:: STUDY MATERIAL ::

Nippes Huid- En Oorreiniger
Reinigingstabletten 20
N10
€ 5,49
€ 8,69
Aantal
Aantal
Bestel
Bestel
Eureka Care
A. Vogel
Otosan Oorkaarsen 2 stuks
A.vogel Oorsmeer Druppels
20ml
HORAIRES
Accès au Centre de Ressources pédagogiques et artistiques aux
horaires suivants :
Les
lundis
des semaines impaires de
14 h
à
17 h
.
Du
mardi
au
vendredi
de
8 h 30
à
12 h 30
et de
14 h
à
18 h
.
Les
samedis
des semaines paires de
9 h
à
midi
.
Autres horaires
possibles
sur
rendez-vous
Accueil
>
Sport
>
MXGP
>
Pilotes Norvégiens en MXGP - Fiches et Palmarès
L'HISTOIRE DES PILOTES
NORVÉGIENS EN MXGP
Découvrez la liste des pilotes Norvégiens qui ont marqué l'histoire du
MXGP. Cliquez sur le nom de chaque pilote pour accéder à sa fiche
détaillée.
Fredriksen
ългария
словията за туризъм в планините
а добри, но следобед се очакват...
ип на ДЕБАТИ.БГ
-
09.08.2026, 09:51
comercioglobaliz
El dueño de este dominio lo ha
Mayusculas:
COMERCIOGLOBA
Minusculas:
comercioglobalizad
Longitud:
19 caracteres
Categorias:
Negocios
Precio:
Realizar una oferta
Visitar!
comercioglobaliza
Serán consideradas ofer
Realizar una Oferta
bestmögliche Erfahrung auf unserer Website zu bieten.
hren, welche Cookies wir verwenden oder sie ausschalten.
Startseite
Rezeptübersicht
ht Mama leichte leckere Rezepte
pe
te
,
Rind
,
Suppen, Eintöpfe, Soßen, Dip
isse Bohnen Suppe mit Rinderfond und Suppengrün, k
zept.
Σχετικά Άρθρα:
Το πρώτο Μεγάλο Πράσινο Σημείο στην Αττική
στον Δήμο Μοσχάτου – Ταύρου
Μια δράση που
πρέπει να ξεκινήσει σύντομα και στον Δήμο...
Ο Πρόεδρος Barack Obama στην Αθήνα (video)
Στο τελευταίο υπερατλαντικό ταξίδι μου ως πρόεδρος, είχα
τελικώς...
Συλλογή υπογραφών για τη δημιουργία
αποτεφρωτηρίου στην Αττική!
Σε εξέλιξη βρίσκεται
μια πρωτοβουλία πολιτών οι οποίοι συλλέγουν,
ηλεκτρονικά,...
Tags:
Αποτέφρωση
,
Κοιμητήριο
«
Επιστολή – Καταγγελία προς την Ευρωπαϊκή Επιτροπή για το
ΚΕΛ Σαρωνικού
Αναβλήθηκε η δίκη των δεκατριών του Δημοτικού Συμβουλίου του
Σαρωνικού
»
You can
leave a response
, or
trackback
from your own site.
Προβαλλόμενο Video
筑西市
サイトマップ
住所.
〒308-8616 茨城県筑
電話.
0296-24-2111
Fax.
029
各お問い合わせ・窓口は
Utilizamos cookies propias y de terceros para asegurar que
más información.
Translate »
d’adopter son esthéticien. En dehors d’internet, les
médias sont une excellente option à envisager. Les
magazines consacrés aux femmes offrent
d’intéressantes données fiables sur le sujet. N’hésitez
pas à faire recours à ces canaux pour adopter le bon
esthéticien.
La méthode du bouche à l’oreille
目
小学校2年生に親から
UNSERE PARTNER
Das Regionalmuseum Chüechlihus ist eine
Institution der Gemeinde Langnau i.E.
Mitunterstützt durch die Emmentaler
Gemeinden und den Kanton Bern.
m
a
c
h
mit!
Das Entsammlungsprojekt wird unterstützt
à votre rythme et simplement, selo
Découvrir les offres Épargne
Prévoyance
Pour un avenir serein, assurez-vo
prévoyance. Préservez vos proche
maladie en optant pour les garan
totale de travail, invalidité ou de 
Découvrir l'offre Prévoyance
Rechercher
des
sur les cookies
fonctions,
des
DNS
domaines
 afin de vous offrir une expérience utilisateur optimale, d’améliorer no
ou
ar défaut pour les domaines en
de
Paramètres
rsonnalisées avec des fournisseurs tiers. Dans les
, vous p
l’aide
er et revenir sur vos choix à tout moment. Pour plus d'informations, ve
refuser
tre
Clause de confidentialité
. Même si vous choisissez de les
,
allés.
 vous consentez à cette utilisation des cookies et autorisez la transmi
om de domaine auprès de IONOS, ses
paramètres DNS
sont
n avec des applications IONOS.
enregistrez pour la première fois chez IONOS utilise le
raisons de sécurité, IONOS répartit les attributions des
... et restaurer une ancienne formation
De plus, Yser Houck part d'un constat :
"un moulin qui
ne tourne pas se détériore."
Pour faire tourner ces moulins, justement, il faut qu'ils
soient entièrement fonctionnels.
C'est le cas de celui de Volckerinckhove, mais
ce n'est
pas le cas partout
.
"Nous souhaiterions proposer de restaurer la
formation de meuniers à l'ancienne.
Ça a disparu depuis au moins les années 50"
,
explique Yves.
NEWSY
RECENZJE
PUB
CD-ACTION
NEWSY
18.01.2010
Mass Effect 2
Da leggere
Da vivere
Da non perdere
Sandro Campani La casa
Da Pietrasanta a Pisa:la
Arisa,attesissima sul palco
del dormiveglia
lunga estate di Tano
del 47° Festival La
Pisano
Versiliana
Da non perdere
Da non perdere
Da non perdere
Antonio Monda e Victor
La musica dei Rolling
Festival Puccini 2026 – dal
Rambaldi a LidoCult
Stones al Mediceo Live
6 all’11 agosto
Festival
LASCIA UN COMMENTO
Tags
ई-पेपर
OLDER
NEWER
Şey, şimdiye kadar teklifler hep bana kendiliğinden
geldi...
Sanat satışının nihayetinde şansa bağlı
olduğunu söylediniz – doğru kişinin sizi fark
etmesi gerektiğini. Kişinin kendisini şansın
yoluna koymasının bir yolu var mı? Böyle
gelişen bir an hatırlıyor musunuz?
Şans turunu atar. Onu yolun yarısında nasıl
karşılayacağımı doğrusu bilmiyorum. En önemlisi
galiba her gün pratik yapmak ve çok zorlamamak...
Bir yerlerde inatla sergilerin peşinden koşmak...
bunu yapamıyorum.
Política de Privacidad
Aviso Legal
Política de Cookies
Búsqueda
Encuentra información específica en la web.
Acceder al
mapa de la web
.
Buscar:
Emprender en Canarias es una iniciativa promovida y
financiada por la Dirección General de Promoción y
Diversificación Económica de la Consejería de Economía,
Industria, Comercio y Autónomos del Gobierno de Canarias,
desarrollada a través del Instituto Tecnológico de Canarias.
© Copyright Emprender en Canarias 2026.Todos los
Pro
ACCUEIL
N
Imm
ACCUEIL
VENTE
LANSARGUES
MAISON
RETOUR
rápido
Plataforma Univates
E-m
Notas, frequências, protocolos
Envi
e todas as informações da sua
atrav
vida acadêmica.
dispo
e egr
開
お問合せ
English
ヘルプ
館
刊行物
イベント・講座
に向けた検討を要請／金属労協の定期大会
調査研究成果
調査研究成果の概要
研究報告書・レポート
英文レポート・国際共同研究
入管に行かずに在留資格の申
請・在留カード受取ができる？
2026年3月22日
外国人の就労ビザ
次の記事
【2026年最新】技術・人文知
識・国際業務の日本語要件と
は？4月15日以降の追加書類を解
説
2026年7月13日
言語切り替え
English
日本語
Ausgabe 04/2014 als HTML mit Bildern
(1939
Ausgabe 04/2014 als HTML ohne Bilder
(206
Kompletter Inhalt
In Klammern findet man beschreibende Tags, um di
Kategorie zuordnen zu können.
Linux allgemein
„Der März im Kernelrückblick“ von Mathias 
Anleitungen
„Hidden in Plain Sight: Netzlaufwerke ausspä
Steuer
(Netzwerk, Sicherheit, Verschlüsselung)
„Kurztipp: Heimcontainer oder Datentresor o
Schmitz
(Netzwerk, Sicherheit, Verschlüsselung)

:::

* PROBLEM DESCRIPTION: Within the entries, determine the count of lines containing the string "Política" and output it alone.

* RESPONSE AREA: 2